Vie universitaire

Le terreau de la terreur

Selon la politologue Aurélie Campana, le terrorisme émerge habituellement non pas dans des États totalement faillis, mais dans des pays faiblement gouvernés

Par : Yvon Larose
La faillite étatique représente-t-elle un terreau fertile à l’émergence du terrorisme? C’est là une des questions à laquelle ont tenté de répondre des spécialistes réunis au pavillon Alphonse-Desjardins, les 16 et 17 novembre, dans le cadre d’un colloque international organisé conjointement par la Chaire de recherche du Canada sur les conflits identitaires et le terrorisme, et le Programme Paix et sécurité internationales de l’Institut québécois des hautes études internationales. «Le terrorisme émerge en général dans des États relativement faibles, pas totalement faillis, mais pas vraiment forts», explique Aurélie Campana, professeure adjointe au Département de science politique, titulaire de la Chaire de recherche du Canada sur les conflits identitaires et le terrorisme, et coordonnatrice du colloque.
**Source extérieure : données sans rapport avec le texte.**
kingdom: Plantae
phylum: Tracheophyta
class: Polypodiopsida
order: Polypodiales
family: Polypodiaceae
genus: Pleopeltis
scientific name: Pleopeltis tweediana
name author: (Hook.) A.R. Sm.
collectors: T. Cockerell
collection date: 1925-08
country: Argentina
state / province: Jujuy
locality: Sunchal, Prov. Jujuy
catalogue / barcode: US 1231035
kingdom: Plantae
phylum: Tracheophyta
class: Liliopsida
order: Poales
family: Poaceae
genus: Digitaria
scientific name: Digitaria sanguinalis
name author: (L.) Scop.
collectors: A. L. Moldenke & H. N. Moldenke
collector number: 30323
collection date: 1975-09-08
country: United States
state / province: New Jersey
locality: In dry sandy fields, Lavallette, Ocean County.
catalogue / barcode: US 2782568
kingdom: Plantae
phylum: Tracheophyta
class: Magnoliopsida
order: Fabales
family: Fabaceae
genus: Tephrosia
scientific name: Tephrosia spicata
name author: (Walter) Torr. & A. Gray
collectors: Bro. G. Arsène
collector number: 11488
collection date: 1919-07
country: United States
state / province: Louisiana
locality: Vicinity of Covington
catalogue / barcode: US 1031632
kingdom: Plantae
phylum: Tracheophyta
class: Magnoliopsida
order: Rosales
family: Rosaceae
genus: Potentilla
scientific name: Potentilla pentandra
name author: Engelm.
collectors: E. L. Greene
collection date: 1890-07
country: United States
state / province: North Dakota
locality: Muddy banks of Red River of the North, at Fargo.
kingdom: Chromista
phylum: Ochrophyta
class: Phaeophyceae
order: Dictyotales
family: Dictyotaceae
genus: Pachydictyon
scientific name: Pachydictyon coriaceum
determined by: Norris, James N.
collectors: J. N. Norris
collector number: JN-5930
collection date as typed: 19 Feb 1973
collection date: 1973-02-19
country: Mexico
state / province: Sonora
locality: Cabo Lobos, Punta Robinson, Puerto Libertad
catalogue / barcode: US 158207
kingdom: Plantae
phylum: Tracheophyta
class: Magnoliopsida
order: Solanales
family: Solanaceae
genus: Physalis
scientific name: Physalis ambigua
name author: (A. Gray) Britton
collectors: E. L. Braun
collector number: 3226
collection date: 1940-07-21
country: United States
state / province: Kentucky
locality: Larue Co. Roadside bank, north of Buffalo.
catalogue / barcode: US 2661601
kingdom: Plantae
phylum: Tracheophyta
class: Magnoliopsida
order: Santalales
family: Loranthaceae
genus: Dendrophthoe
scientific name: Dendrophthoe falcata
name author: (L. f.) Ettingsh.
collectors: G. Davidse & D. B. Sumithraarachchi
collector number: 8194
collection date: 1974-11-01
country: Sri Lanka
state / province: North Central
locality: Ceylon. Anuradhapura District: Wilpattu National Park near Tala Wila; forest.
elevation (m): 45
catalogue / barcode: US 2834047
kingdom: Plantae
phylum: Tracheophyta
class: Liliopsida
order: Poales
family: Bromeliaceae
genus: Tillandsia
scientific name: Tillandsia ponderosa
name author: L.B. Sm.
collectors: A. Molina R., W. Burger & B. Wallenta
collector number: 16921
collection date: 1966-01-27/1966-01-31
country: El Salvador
Parce qu’il n’existe pas de consensus parmi les chercheurs sur ce qu’est un État fragile, Aurélie Campana se tourne vers la définition de ce qu’est un État fort. «Un État fort, dit-elle, a suffisamment de ressources pour maintenir la sécurité sur son territoire et à ses frontières. Donc il ne favorise pas l’émergence de certains groupes qui pourraient constituer une menace pour certains autres États.» Selon elle, s’il n’y a pas de relation directe entre États fragiles et émergence du terrorisme, «la relation n’est pas non plus totalement absente». «Au colloque, souligne-t-elle, certains intervenants ont montré que la fragilisation d’un État pouvait favoriser la prolifération du trafic de drogue ou d’armes, comme elle pouvait aussi servir à favoriser des groupes terroristes.»

De multiples dimensions entrent en ligne de compte lorsqu’on parle d’émergence du terrorisme dans un milieu donné. Un État fragile intéressera un groupe terroriste notamment s’il donne accès à certaines technologies, au premier rang desquelles se trouvent les télécommunications. «Quand on associe technologie et terrorisme, indique Aurélie Campana, on fait référence d’abord aux moyens de communication. Les terroristes mobilisent des moyens d’action relativement peu coûteux, que ce soit un attentat à la bombe, une voiture piégée, ou un attentat suicide. En revanche, il leur faut pouvoir communiquer pour pouvoir coordonner différentes cellules aux quatre coins d’un État ou du monde.» Lors des attentats d’Al-Qaida aux États-Unis le 11 septembre 2001, l’Afghanistan abritait un réseau de camps d’entraînement djihadistes. Les attentats avaient été planifiés dans ce pays, de même qu’au Soudan, mais les terroristes étaient Saoudiens pour la plupart. «Ils étaient passés avant par l’Allemagne pour consolider leur réseau et ils se sont installés aux États-Unis soit pour faire des études, soit pour travailler, rappelle Aurélie Campana. Quelques mois avant les attentats, cette cellule dormante a été activée.»

Dans un index publié en 2007 par le magazine Foreign Policy, la Somalie se retrouve au haut d’une liste de 20 pays dont la situation est qualifiée de «critique», en compagnie du Soudan, de l’Irak, du Zimbabwe et du Tchad. Dans ce pays d’Afrique règne une désorganisation politique complète. «La situation de conflits multiples en Somalie n’a pas entraîné l’émergence de groupes terroristes, explique Aurélie Campana. En revanche, la Somalie se situe dans une région qui connaît de multiples conflits. Il y a juste à côté l’Éthiopie et l’Érythrée, pas très loin le Soudan qui a constitué une base arrière pour des réseaux terroristes, comme celui d’Al-Qaida à la fin des années 1990. La porosité des frontières d’un État structurellement faible pourrait avoir des incidences au niveau régional.»